[MATERIAL PROVIDED — start]
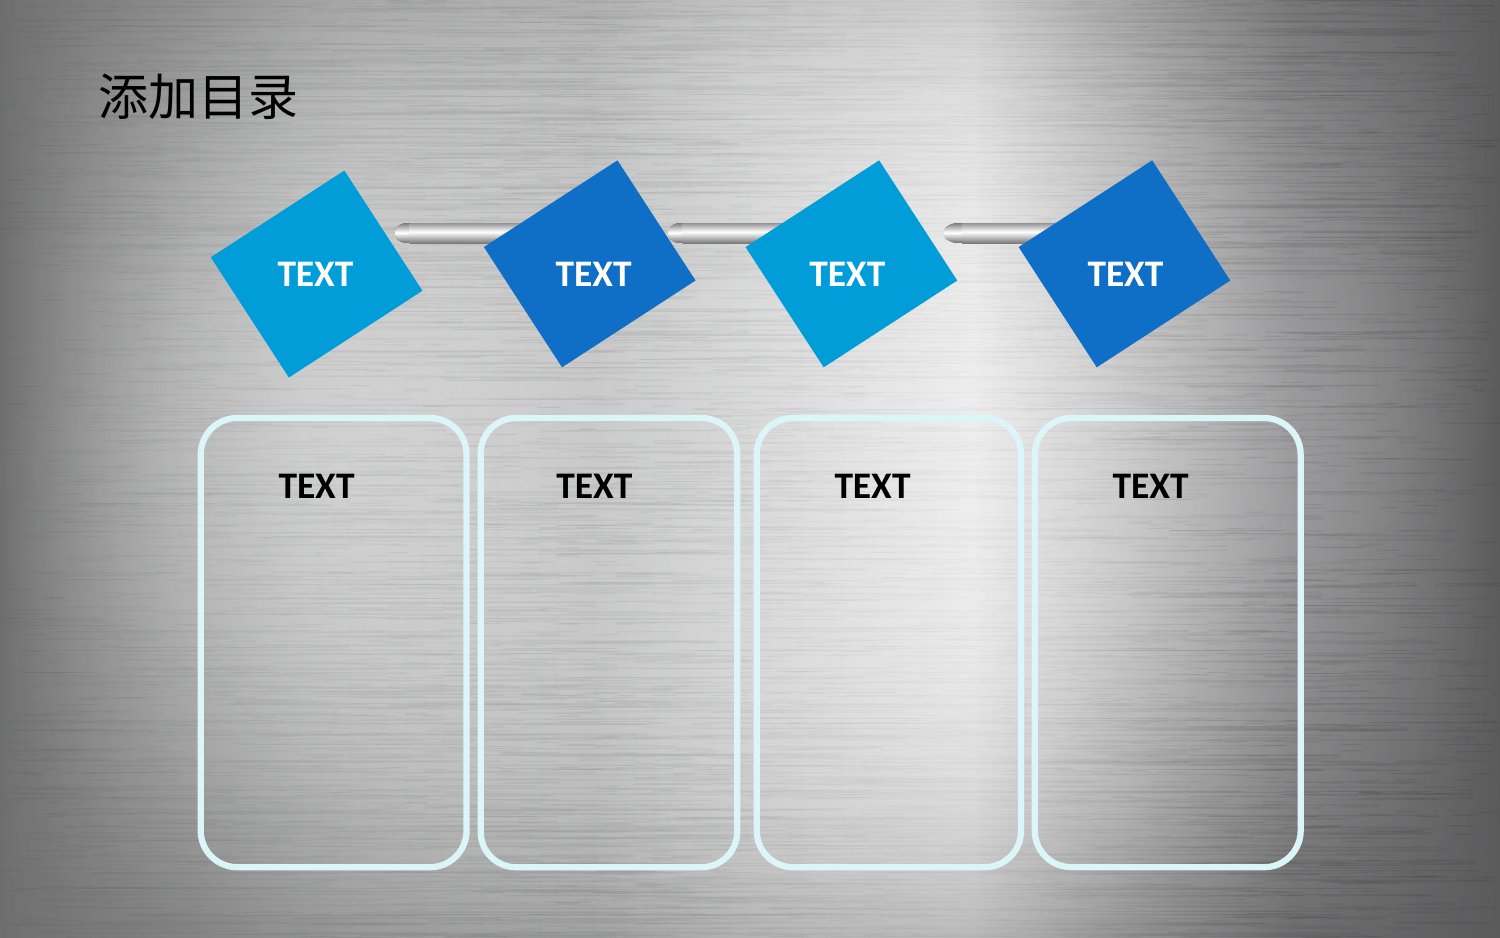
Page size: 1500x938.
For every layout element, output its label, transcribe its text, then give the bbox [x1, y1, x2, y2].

text_box [1034, 417, 1301, 868]
text_box TEXT [819, 453, 926, 514]
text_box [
[MATERIAL PROVIDED — finish]
:: WHAT NEEDS TO BE DONE ::
Repeat, exactly and in full, all records above, but include no pictures.

:: EXERCISE RESPONSE ::
Page size: 1500x938.
For every layout element, output its label, transcribe its text, then give the bbox [x1, y1, x2, y2].

text_box [1034, 417, 1301, 868]
text_box TEXT [819, 453, 926, 514]
text_box [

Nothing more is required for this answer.